Allow multiple search base to support geographical model

devpi / devpi-ldap

Plugin for devpi-server which provides LDAP authentication.

36 stars 20 forks source link

Allow multiple search base to support geographical model #53

Open hendralinux opened 1 year ago

hendralinux commented 1 year ago

If the users are organized in this way:

- CN={username}, OU=users, OU=Asia, DC=example,DC=com
- CN={username}, OU=users, OU=Americas, DC=example,DC=com
- CN={username}, OU=users, OU=Europe, DC=example,DC=com

then for the search to work, the base has to be set as DC=example,DC=com and this slow things down as the size of the organization grows. Is there a way to add more than 1 base for the search?
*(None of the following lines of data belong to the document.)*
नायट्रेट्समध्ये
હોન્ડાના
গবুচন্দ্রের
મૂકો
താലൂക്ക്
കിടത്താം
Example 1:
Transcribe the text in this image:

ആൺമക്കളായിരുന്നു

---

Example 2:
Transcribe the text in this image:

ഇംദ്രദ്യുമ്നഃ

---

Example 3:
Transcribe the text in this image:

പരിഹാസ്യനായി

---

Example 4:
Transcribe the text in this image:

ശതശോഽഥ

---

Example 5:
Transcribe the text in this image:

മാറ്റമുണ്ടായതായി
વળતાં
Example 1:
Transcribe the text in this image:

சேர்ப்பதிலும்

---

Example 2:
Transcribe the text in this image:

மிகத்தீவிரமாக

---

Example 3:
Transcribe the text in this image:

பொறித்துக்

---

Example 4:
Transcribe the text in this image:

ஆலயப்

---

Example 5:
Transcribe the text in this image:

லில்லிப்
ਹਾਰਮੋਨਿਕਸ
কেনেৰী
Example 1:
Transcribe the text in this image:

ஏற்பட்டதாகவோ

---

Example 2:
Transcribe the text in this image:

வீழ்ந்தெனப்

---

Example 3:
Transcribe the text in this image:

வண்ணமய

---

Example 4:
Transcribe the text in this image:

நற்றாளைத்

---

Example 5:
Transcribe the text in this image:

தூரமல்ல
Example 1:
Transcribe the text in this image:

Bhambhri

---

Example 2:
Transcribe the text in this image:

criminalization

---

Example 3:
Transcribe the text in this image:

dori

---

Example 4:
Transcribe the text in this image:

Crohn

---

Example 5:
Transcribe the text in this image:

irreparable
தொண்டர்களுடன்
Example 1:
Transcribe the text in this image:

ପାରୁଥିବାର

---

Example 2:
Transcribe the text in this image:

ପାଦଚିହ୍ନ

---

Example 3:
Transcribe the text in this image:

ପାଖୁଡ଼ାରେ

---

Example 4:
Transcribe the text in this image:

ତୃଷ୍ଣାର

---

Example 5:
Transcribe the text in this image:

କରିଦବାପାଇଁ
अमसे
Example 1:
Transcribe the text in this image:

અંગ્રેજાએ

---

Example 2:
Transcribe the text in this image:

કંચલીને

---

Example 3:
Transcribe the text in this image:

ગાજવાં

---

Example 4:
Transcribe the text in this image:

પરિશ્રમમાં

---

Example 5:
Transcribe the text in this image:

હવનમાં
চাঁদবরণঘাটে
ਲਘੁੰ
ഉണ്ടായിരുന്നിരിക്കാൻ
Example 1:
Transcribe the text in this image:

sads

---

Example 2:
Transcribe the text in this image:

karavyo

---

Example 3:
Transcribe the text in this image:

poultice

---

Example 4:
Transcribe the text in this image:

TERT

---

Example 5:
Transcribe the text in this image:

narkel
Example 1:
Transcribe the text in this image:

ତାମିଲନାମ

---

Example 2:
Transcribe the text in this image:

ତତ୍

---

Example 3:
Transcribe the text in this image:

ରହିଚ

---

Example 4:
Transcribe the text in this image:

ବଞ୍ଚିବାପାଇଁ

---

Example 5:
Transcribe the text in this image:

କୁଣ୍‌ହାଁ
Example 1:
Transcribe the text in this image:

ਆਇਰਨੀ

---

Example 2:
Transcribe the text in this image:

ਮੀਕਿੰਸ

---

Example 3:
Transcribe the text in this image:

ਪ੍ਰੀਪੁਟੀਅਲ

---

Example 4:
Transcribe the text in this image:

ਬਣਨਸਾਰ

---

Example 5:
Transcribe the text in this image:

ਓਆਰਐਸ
fschulze commented 1 year ago

If I understand that correctly, then three searches would have to be made. With a trivial implementation that would mean trying them one by one until a match is found or all options have been tried. The more complex way would be to do the search in parallel, which would either need threads or using async. I haven't checked whether the used library allows async, or may even have a way to do the parallel search itself.
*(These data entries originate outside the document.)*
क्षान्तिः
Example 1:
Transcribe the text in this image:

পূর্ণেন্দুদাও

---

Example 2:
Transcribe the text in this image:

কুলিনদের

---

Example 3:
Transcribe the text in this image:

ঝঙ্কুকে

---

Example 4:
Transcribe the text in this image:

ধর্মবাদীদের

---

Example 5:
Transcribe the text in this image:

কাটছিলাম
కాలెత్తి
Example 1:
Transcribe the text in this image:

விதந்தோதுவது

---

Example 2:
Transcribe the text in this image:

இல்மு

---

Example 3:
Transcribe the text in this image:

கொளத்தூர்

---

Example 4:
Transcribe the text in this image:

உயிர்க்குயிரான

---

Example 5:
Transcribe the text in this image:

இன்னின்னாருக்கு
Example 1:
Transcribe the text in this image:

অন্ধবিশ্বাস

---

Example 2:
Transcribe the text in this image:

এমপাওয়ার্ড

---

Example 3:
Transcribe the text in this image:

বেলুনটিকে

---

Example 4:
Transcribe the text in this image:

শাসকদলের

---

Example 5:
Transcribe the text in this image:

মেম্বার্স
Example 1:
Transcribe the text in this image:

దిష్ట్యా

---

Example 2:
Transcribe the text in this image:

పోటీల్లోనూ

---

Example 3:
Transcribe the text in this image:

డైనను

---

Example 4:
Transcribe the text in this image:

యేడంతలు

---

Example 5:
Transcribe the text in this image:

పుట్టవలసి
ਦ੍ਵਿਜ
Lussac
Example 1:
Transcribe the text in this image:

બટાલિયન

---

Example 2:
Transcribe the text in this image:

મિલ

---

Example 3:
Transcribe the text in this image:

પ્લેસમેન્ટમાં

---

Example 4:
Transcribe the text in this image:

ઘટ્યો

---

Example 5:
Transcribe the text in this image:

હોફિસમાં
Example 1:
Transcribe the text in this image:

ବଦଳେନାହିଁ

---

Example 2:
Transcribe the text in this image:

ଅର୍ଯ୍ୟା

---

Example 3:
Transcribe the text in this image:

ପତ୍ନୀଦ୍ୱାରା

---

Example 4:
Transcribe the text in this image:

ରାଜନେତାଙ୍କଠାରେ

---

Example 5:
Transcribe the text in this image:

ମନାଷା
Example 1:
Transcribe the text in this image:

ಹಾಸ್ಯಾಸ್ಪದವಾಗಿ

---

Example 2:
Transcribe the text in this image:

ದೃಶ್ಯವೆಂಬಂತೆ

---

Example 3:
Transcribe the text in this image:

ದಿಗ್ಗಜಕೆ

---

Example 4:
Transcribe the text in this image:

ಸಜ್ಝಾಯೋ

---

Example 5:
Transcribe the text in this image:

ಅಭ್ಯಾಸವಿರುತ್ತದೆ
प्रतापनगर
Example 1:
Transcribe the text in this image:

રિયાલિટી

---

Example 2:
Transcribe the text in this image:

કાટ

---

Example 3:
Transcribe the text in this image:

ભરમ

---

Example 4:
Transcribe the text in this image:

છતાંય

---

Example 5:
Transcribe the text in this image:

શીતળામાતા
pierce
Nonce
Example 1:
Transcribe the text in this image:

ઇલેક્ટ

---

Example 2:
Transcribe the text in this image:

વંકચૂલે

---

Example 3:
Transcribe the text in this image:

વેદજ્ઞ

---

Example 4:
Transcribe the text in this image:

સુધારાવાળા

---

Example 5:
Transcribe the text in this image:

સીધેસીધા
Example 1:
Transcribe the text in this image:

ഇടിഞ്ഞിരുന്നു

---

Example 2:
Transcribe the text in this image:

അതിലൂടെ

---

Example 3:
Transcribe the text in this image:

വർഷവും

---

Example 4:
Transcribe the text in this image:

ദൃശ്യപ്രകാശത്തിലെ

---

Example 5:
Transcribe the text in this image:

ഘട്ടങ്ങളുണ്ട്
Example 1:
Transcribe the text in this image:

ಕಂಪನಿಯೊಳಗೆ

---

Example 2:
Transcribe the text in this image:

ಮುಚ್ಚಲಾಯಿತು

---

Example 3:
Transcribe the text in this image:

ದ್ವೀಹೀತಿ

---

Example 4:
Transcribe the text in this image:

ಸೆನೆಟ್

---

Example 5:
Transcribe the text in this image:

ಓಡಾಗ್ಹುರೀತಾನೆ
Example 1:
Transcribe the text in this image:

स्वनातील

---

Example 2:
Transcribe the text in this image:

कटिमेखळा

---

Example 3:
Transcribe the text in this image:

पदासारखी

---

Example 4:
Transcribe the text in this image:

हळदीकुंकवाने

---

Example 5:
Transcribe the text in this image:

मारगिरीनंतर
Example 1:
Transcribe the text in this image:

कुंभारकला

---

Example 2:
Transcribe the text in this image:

hendralinux commented 1 year ago

Thanks for responding :) Yes, all three searches need to be made, either sequentially or in parallel, at least in my case, that's still faster than doing a full search of everything down from the top. I didn't actually test it with devpi-ldap, but apache allows multiple LDAP stanza with different search base which can be combined when used for authentication, and that's faster than defining a single search base from the top that has to traverse all the objects.